The other side of this production revolution could been seen as Bourbon also reported today. Revenue down 28% year-on-year! Bourbon is so big it is a bellweather for those exposed to assets without the project execution capability that others have. The contrast with Shell couldn’t be more obvious. Poor utilisation and management highlighting only they had negotiated with ICBC to taper lease payments. There is no light at the moment for subsea – which is consistent with what GE said this week. The common theme here is that subsea is structurally unattractive compared to other development opportunities. High upfront exploration and appraisal costs relative to flow rates make it harder to attract upfront funding and capacity utilisation at below economic levels for vessel operators still not lowering costs enough to bring the market into equilibrium.

You don’t need to run a regression to understand what is happening here: investment is pouring into shale and ignoring offshore for all but the most certain bets. Until CapEx from the E&P companies comes back any hope of a “recovery” for those long on tonnage is a mirage. CapEx drives utilisation in a way IRM just cannot. At some point the offshore community is going to have to stop pretending the only possible solution here is a market “recovery”. There has been a fundamental and structural change in the market. Multi-year commitment to low CapEx is not what the global fleet was built for, it was built for 2013 when Shell Upstream alone chucked a cheeky USD 24bn at improving production, not a measly USD 12bn per annum capped.
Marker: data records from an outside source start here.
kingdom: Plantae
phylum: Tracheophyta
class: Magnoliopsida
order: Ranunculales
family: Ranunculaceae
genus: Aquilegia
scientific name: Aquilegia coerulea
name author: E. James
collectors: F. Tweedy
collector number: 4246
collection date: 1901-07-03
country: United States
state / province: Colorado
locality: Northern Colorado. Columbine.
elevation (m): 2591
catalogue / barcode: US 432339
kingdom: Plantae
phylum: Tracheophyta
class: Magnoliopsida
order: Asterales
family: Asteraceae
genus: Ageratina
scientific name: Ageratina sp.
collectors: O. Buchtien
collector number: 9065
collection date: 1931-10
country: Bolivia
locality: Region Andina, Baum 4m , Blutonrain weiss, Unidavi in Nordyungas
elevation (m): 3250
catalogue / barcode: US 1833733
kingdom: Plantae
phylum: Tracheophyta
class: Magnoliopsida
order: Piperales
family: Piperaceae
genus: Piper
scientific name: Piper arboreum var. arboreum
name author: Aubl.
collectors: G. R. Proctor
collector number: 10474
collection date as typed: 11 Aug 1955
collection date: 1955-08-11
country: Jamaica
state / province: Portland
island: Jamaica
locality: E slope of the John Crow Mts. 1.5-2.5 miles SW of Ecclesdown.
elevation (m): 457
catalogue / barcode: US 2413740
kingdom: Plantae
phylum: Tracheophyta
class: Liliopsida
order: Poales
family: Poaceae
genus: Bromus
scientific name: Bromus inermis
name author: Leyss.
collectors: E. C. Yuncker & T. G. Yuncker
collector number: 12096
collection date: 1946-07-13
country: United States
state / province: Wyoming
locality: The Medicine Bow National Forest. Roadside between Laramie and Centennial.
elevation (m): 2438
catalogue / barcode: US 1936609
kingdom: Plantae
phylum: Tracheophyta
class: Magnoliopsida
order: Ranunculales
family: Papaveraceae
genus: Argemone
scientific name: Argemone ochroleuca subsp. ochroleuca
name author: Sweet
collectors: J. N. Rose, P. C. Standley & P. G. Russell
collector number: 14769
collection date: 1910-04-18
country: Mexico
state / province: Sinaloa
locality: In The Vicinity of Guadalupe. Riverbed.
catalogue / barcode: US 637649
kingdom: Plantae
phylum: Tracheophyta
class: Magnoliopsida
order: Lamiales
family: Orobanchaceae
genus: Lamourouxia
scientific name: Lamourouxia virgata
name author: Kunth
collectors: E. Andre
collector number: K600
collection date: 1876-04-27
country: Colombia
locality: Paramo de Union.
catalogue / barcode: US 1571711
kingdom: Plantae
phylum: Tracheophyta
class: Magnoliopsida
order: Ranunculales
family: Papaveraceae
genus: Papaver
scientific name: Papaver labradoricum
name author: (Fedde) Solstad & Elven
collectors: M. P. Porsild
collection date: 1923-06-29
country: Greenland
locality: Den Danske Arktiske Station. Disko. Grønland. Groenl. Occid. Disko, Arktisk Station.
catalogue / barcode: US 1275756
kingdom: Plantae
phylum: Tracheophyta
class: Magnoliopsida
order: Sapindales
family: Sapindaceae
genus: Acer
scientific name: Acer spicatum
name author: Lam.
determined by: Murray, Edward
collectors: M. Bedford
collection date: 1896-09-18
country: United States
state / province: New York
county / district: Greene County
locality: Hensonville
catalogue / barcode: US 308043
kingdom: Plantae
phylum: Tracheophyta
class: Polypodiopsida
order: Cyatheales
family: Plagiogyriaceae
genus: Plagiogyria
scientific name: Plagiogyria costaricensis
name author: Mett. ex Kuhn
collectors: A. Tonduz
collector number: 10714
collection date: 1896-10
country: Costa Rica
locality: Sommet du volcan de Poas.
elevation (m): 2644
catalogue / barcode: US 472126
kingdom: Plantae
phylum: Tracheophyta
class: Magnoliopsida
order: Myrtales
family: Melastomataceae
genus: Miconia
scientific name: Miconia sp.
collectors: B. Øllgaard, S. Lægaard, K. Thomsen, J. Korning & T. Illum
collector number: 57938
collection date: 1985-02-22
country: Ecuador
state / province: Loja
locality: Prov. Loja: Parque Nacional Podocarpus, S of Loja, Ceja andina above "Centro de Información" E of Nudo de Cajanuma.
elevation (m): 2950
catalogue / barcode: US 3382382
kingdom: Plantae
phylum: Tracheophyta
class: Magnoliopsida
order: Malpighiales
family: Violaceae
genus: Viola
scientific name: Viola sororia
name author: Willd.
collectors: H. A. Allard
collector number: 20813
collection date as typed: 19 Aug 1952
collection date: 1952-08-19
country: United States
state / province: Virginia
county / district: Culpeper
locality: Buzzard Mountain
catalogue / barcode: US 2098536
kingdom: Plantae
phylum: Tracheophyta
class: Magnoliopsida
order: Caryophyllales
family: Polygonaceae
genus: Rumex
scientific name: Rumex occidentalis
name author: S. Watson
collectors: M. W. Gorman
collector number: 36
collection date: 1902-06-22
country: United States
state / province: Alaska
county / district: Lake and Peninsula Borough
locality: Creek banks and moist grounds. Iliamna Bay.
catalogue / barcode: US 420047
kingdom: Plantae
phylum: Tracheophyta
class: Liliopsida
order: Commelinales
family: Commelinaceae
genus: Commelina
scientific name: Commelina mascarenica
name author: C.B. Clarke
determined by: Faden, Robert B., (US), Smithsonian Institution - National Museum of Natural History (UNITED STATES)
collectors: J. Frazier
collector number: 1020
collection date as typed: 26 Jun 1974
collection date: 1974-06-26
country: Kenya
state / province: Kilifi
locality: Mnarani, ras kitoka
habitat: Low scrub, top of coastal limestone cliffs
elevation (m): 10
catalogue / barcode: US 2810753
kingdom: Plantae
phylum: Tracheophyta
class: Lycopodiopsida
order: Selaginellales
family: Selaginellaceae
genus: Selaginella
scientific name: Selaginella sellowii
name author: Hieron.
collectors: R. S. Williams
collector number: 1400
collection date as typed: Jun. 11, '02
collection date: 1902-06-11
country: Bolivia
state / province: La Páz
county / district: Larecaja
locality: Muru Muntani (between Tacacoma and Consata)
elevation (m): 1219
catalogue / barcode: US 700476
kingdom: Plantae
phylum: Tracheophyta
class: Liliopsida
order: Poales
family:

I think this highlights what a massive mistake Solstad has made here by taking on Farstad and DeepSea. A supplier of high-end CSVs may have had an independent future, but exposing yourself to commodity tonnage, predominantly in structurally unattractive regions suffering declining investment, without enough scale to generate pricing power, is looking more and more like a poor move every day (not that it ever looked good). Minorities in Solstad must be livid.

Clearly those contractors who can deliver large offshore projects in deepwater have a viable business model if they don’t have too much tonnage. For the rest it will be years of sub-economic returns unless restructuring brings a new capital structure.